Italians raising a stink over garbage
"If you see all this trash, you don't have much desire to eat," said the owner, Vittorio Silvestri, 59, who, like most people in and around Naples these days, is very angry at his leaders.
For a dozen years, Naples and surrounding towns like this one have periodically choked on their refuse, but the last two weeks have flared into a real crisis, as much political as sanitary: trash began piling high in the streets as places to dump it officially filled up. Then, on Saturday, the last legal dump closed.
As the piles rose and the stench spread, 100 or more refuse fires burned some nights. And while a patchwork of emergency measures has eased the crisis in the past few days, even the beleaguered men whose job it is to collect the trash sympathized.

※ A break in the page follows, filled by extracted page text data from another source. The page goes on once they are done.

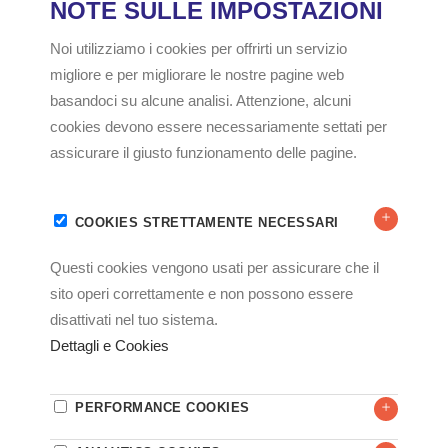
Calliphora
spp
.,
Sarcophaga
spp
.
).
DESTINAZIONE D’USO
È possibile installarla in aziende alimentari, magazzini,
cucine, ristoranti, pub e tutti quei luoghi in cui il cibo
viene lavorato e stoccato o dove la presenza di insetti
volanti non è compatibile con la salubrità e l’attività
svolta.
L’installazione e la periodica ispezione di TRAPLIGHT
PRO 40 DUO permette di raccogliere i dati necessari al
monitoraggio degli insetti nei luoghi di produzione,
conservazione e somministrazione degli alimenti
soggetti alla Norma UNI 11381:2010 e al tempo stesso
una
TRAPLIGHT PRO 40 DUO deve essere installata
all’interno dei locali ad un massimo di 2 m di altezza,
distante da fonti luminose, in un luogo non soggetto a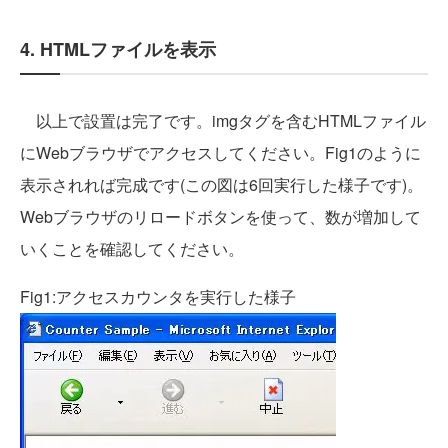
4. HTMLファイルを表示
以上で設置は完了です。imgタグを含むHTMLファイル
にWebブラウザでアクセスしてください。Fig1のように
表示されれば完成です(この図は6回実行した様子です)。
Webブラウザのリロードボタンを使って、数が増加して
いくことを確認してください。
Fig1:アクセスカウンタを実行した様子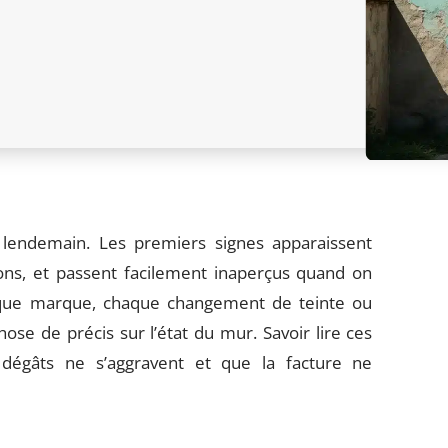
lendemain. Les premiers signes apparaissent
ons, et passent facilement inaperçus quand on
haque marque, chaque changement de teinte ou
ose de précis sur l’état du mur. Savoir lire ces
 dégâts ne s’aggravent et que la facture ne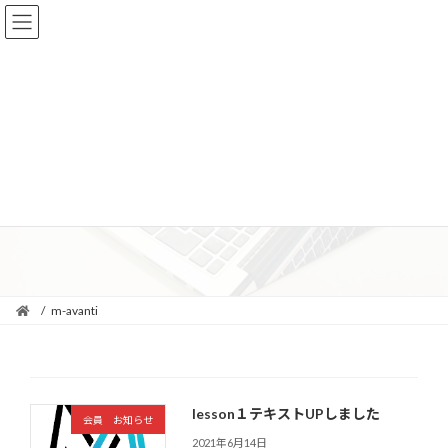
コ
ナ
ン
ビ
テ
ゲ
ン
ー
m-avanti
ツ
シ
へ
ョ
ス
ン
キ
に
m-avanti
ッ
移
プ
動
lesson１テキストUPしました
会員 お知らせ
2021年6月14日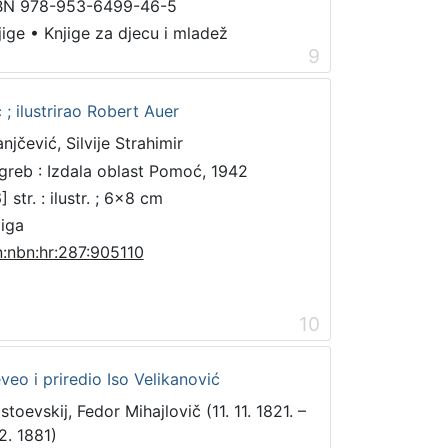
BN 978-953-6499-46-5
jige
•
Knjige za djecu i mladež
9
 ; ilustrirao Robert Auer
njčević, Silvije Strahimir
greb : Izdala oblast Pomoć, 1942
] str. : ilustr. ; 6x8 cm
jiga
n:nbn:hr:287:905110
10
veo i priredio Iso Velikanović
toevskij, Fedor Mihajlovič (11. 11. 1821. –
2. 1881)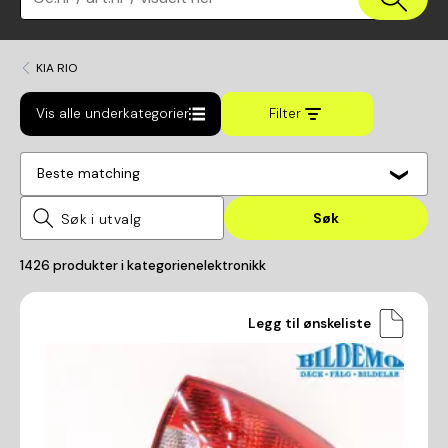
KIA RIO
Vis alle underkategorier
Filter
Beste matching
Søk
1426
produkter i kategorien
elektronikk
Legg til ønskeliste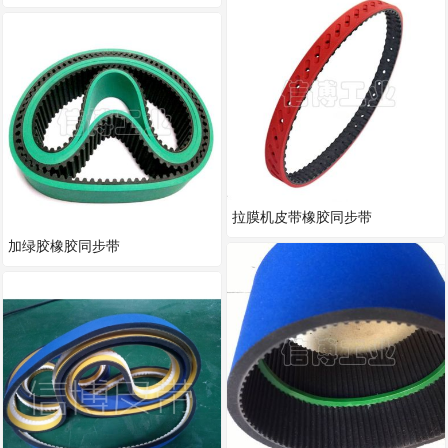
拉膜机皮带橡胶同步带
加绿胶橡胶同步带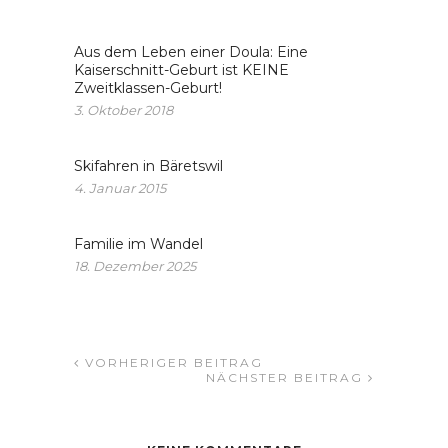
Aus dem Leben einer Doula: Eine
Kaiserschnitt-Geburt ist KEINE
Zweitklassen-Geburt!
3. Oktober 2018
Skifahren in Bäretswil
4. Januar 2015
Familie im Wandel
18. Dezember 2025
VORHERIGER BEITRAG
NÄCHSTER BEITRAG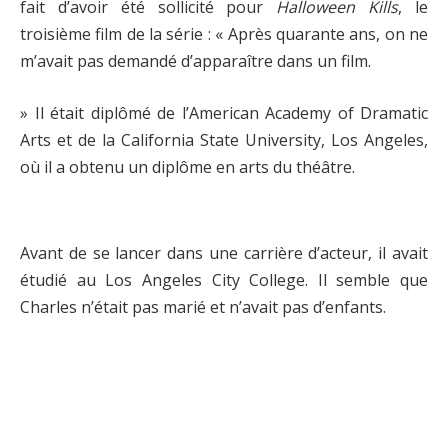
fait d’avoir été sollicité pour
Halloween Kills
, le
troisième film de la série : « Après quarante ans, on ne
m’avait pas demandé d’apparaître dans un film.
» Il était diplômé de l’American Academy of Dramatic
Arts et de la California State University, Los Angeles,
où il a obtenu un diplôme en arts du théâtre.
Avant de se lancer dans une carrière d’acteur, il avait
étudié au Los Angeles City College. Il semble que
Charles n’était pas marié et n’avait pas d’enfants.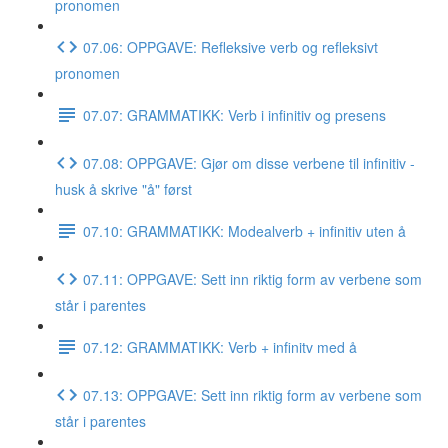
pronomen
07.06: OPPGAVE: Refleksive verb og refleksivt
pronomen
07.07: GRAMMATIKK: Verb i infinitiv og presens
07.08: OPPGAVE: Gjør om disse verbene til infinitiv -
husk å skrive "å" først
07.10: GRAMMATIKK: Modealverb + infinitiv uten å
07.11: OPPGAVE: Sett inn riktig form av verbene som
står i parentes
07.12: GRAMMATIKK: Verb + infinitv med å
07.13: OPPGAVE: Sett inn riktig form av verbene som
står i parentes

"The people are right," said Guido Lauria, in charge of sanitation for a large section of the city, including the Soccavo neighborhood, where his workers cleared away heaps of garbage. "You smell this. People have children, but animals come, then insects. And then they complain."
The bottom line seems the failure of politics, never a strong point.

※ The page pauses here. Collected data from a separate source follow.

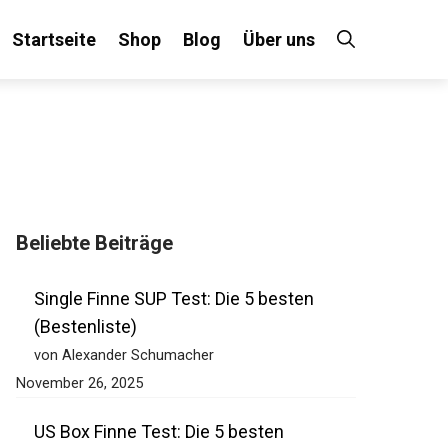
Startseite
Shop
Blog
Über uns
×
Beliebte Beiträge
 an!
Single Finne SUP Test: Die 5 besten
(Bestenliste)
von Alexander Schumacher
November 26, 2025
US Box Finne Test: Die 5 besten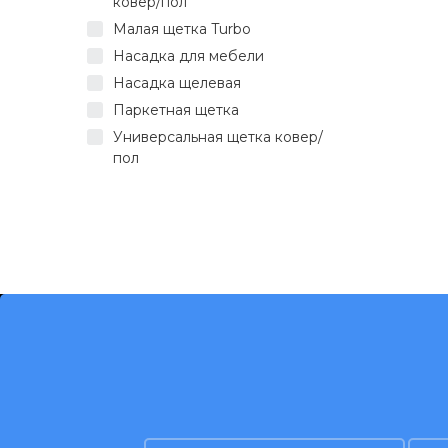
ковер/пол
Малая щетка Turbo
Насадка для мебели
Насадка щелевая
Паркетная щетка
Универсальная щетка ковер/
пол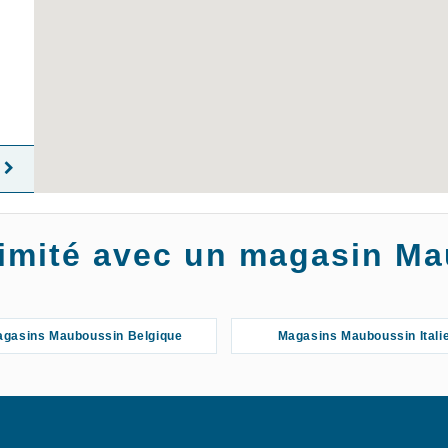
oximité avec un magasin M
gasins Mauboussin Belgique
Magasins Mauboussin Itali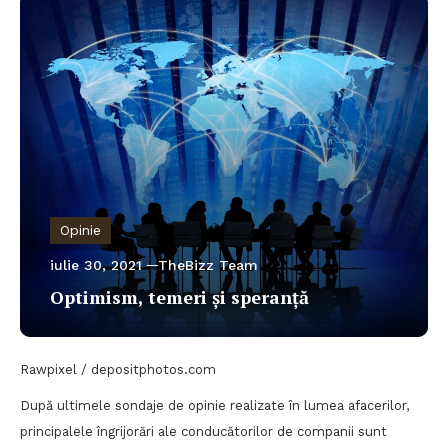
Opinie
iulie 30, 2021
TheBizz Team
Optimism, temeri și speranță
Rawpixel / depositphotos.com
După ultimele sondaje de opinie realizate în lumea afacerilor,
principalele îngrijorări ale conducătorilor de companii sunt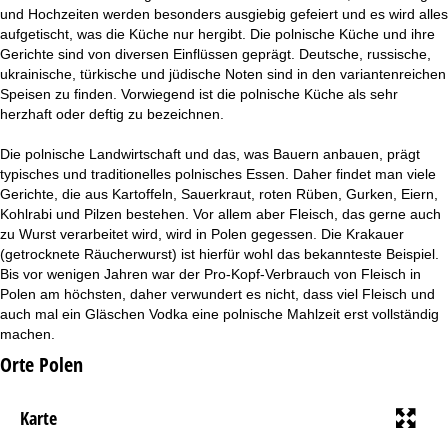
und Hochzeiten werden besonders ausgiebig gefeiert und es wird alles
aufgetischt, was die Küche nur hergibt. Die polnische Küche und ihre
Gerichte sind von diversen Einflüssen geprägt. Deutsche, russische,
ukrainische, türkische und jüdische Noten sind in den variantenreichen
Speisen zu finden. Vorwiegend ist die polnische Küche als sehr
herzhaft oder deftig zu bezeichnen.
Die polnische Landwirtschaft und das, was Bauern anbauen, prägt
typisches und traditionelles polnisches Essen. Daher findet man viele
Gerichte, die aus Kartoffeln, Sauerkraut, roten Rüben, Gurken, Eiern,
Kohlrabi und Pilzen bestehen. Vor allem aber Fleisch, das gerne auch
zu Wurst verarbeitet wird, wird in Polen gegessen. Die Krakauer
(getrocknete Räucherwurst) ist hierfür wohl das bekannteste Beispiel.
Bis vor wenigen Jahren war der Pro-Kopf-Verbrauch von Fleisch in
Polen am höchsten, daher verwundert es nicht, dass viel Fleisch und
auch mal ein Gläschen Vodka eine polnische Mahlzeit erst vollständig
machen.
Orte Polen
Karte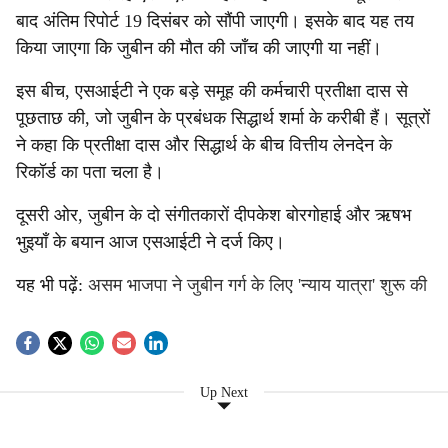
बाद अंतिम रिपोर्ट 19 दिसंबर को सौंपी जाएगी। इसके बाद यह तय
किया जाएगा कि जुबीन की मौत की जाँच की जाएगी या नहीं।
इस बीच, एसआईटी ने एक बड़े समूह की कर्मचारी प्रतीक्षा दास से
पूछताछ की, जो जुबीन के प्रबंधक सिद्धार्थ शर्मा के करीबी हैं। सूत्रों
ने कहा कि प्रतीक्षा दास और सिद्धार्थ के बीच वित्तीय लेनदेन के
रिकॉर्ड का पता चला है।
दूसरी ओर, जुबीन के दो संगीतकारों दीपकेश बोरगोहाई और ऋषभ
भुइयाँ के बयान आज एसआईटी ने दर्ज किए।
यह भी पढ़ें:
असम भाजपा ने जुबीन गर्ग के लिए 'न्याय यात्रा' शुरू की
Up Next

As trash dumps filled over the years, it proved impossible to find new places or ways to get rid of garbage, largely because of local protests or protection by politicians. But years of postponing the problem finally caught up with Naples (and by bad luck just as the temperature rose, creating as much stink as unsightliness).
"This is a situation that is tied to the incapability of the political structure," said Ermete Realacci, an environmental expert and member of Parliament for the center-left Daisy Party. Namely, he said, politicians of all stripes have been unwilling "to make strong choices" to build new dumps or incinerators.

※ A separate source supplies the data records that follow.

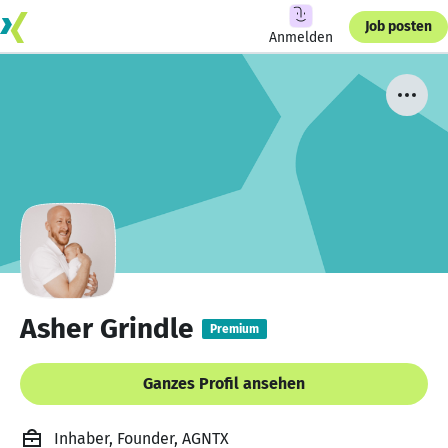
Job posten
Anmelden
Asher Grindle
Premium
Ganzes Profil ansehen
Inhaber, Founder, AGNTX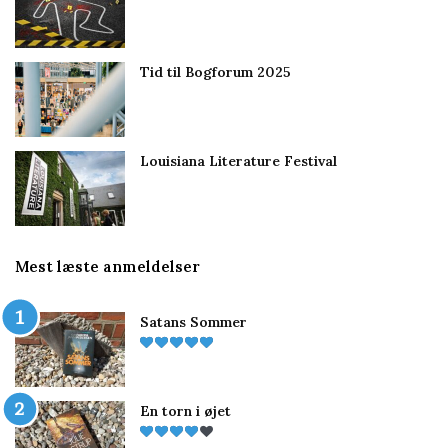
Tid til Bogforum 2025
Louisiana Literature Festival
Mest læste anmeldelser
Satans Sommer
En torn i øjet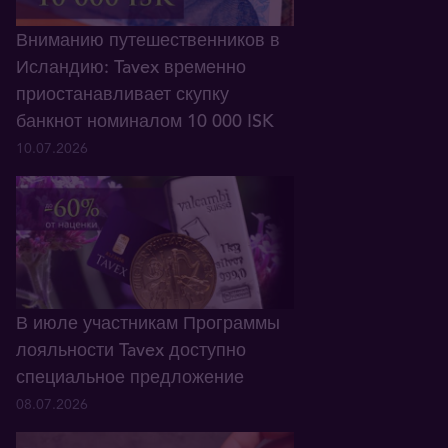
Вниманию путешественников в
Исландию: Tavex временно
приостанавливает скупку
банкнот номиналом 10 000 ISK
10.07.2026
В июле участникам Программы
лояльности Tavex доступно
специальное предложение
08.07.2026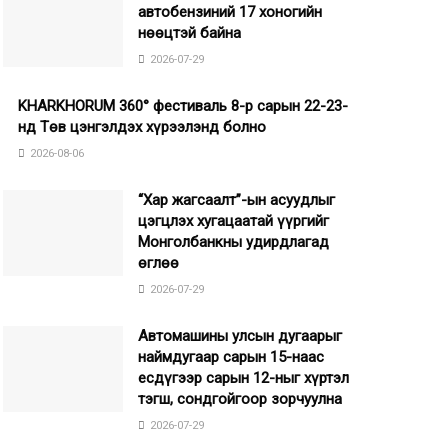
автобензиний 17 хоногийн
нөөцтэй байна
2026-07-29
KHARKHORUM 360° фестиваль 8-р сарын 22-23-
нд Төв цэнгэлдэх хүрээлэнд болно
2026-08-06
“Хар жагсаалт”-ын асуудлыг
цэгцлэх хугацаатай үүргийг
Монголбанкны удирдлагад
өглөө
2026-07-29
Автомашины улсын дугаарыг
наймдугаар сарын 15-наас
есдүгээр сарын 12-ныг хүртэл
тэгш, сондгойгоор зорчуулна
2026-07-29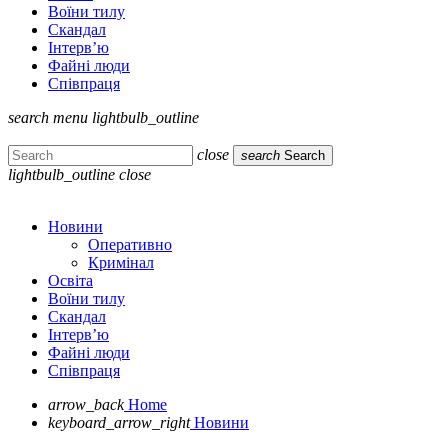
Воїни тилу
Скандал
Інтерв’ю
Файні люди
Співпраця
search
menu
lightbulb_outline
close
search
Search
lightbulb_outline
close
Новини
Оперативно
Кримінал
Освіта
Воїни тилу
Скандал
Інтерв’ю
Файні люди
Співпраця
arrow_back
Home
keyboard_arrow_right
Новини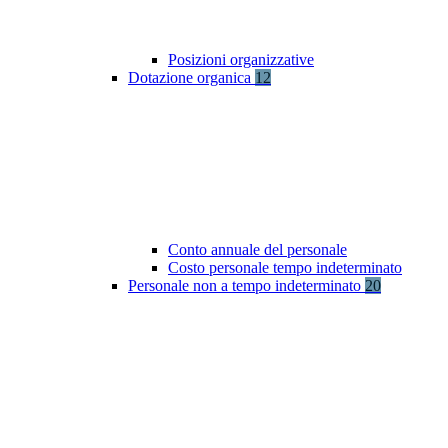
Posizioni organizzative
Dotazione organica
12
Conto annuale del personale
Costo personale tempo indeterminato
Personale non a tempo indeterminato
20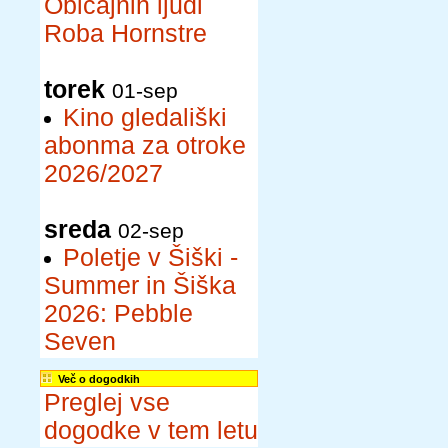
Običajnih ljudi
Roba Hornstre
torek
01-sep
Kino gledališki
abonma za otroke
2026/2027
sreda
02-sep
Poletje v Šiški -
Summer in Šiška
2026: Pebble
Seven
Več o dogodkih
Preglej vse
dogodke v tem letu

And so, as the world's news media fixed on trash fires burning in the streets, the nation's president, Giorgio Napolitano, issued an unusual "extremely energetic appeal" to all levels of government and to politicians of the left, right and center finally to solve the crisis. At stake was not just public order, he said, but "the image of the country."
The president's office normally holds itself above daily politics. But in this case Napolitano, a courtly native of Naples, used his prestige to persuade the residents of one town led by one devout and praying woman called La Passionaria di Parapoti to allow a closed local dump to be reopened for a brief 20 days.